If you recall this post, you know I'm conflicted about doing home repairs at the expense of my family. This job seemed smaller than a garage door, but with plumbing one never knows. I always assume there will be at least two leaks and two unplanned trips to the hardware store. Still, my manhood wanted me to do the job myself, to prove I still have the prowess to do home repairs myself.
Bolstered by a quick lawnmower repair job earlier in the week, and after two trips to Home Depot on Memorial Day, I got a water heater and all the attachments to make the repairs. A friend came over to help and we got to work late that day. I could try to build suspense, but I won't. The installation went better than expected; we did the entire job in under two hours. We had one small gas leak we found while testing, but it was nothing a Crescent wrench and some elbow grease couldn't fix. It works great.
While we were installing the heater, the boys came down to check on our progress. I was conflicted about having them there to help. I wanted them to see how to do plumbing and that jobs like installing water heaters isn't intimidating. But it was also late afternoon, nearing dinner and bedtimes, and I had a friend willing to give up part of his Memorial Day holiday to help me. I didn't want a 2 hours job to extend into a 5 hour job. So I showed them a few things about the water heater and how the pipes worked. I explained how a water heater worked, and the boys watched me fit some pipes together, using pipe compound to prevent leaks.
They were interested, but fortunately not as interested as they might have been, and their mother shuttled them back upstairs so I and my friend could work. I remember my father giving me similar opportunities to learn repair techniques. I seldom took them. I don't want my boys to miss opportunities because I don't provide them, but I have to balance those with their age, ability, and what time we have available. I'm not sure I'm comfortable with them tightening down a gas line or leveling a 40-gallon water heater. Or, more specifically, I'm not sure I wanted to spend the time having them help and then tweaking their work to make sure the bubble is between the lines. It's my impatience.

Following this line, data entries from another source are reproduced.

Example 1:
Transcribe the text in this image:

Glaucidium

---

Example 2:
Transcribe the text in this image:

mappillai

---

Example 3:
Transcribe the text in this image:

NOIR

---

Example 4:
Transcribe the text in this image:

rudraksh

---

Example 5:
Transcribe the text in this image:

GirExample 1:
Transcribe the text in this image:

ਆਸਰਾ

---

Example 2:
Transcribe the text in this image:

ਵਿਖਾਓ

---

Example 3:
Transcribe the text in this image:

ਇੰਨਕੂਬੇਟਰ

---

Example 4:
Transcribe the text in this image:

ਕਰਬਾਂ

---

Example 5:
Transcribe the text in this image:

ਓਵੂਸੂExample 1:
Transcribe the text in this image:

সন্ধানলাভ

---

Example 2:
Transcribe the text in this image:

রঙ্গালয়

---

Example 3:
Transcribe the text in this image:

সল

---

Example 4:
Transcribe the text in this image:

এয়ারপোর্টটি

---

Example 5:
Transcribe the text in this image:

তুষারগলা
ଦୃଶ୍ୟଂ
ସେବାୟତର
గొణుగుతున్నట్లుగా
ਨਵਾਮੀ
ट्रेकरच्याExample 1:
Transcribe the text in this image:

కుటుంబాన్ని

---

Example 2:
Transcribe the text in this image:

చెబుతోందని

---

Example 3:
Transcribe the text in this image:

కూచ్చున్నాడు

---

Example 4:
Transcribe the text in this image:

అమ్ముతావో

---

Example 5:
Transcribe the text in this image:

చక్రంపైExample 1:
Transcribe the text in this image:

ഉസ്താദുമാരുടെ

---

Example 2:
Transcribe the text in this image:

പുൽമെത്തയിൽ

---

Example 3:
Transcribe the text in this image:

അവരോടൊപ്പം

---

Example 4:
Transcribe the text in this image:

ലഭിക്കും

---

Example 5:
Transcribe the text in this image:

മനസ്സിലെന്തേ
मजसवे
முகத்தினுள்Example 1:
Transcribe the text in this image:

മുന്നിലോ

I know they are young and there will be many more chances to teach them home repair, but I am cognizant of the window and don't want to close it on them.

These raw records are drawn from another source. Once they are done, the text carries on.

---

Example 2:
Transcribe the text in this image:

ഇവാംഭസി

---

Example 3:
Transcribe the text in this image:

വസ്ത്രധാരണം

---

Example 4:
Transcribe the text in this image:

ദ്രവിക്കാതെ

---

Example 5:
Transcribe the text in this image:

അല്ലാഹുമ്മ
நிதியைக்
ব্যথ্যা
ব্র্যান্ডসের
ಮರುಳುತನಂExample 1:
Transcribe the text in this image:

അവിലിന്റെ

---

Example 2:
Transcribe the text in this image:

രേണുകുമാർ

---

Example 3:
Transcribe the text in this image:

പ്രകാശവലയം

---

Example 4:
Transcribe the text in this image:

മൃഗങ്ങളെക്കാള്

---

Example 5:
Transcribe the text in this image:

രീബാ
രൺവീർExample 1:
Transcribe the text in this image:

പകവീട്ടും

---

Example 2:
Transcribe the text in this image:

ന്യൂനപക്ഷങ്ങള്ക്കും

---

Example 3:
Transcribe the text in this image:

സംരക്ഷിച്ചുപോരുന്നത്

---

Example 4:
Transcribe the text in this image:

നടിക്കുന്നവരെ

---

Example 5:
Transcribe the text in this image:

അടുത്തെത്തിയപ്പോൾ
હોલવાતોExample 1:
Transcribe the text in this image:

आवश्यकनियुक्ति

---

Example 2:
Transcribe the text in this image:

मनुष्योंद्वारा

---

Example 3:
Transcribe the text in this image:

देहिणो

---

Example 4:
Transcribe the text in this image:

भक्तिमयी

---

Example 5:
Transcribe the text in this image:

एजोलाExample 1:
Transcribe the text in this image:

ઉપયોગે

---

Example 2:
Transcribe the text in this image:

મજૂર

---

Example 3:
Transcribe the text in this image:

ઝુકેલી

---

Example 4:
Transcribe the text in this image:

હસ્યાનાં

One of the greatest things my father gave me was a belief that jobs like home or auto repair aren't as daunting as they seem. I can do plumbing or electrical or auto repair work. It isn't daunting or scary. It takes some willingness to learn and a willingness to try and a willingness to know when to call the plumber or electrician or mechanic. That confidence transcends the simple repairs I do around the house. It allows me to do most things I put my mind to, like earn a PhD or raise children. It isn't that hard. It just takes a willingness to learn and try. I hope to instill that confidence in my boys as well. If they get only that, I know they will find their way in the world, no matter what the challenge.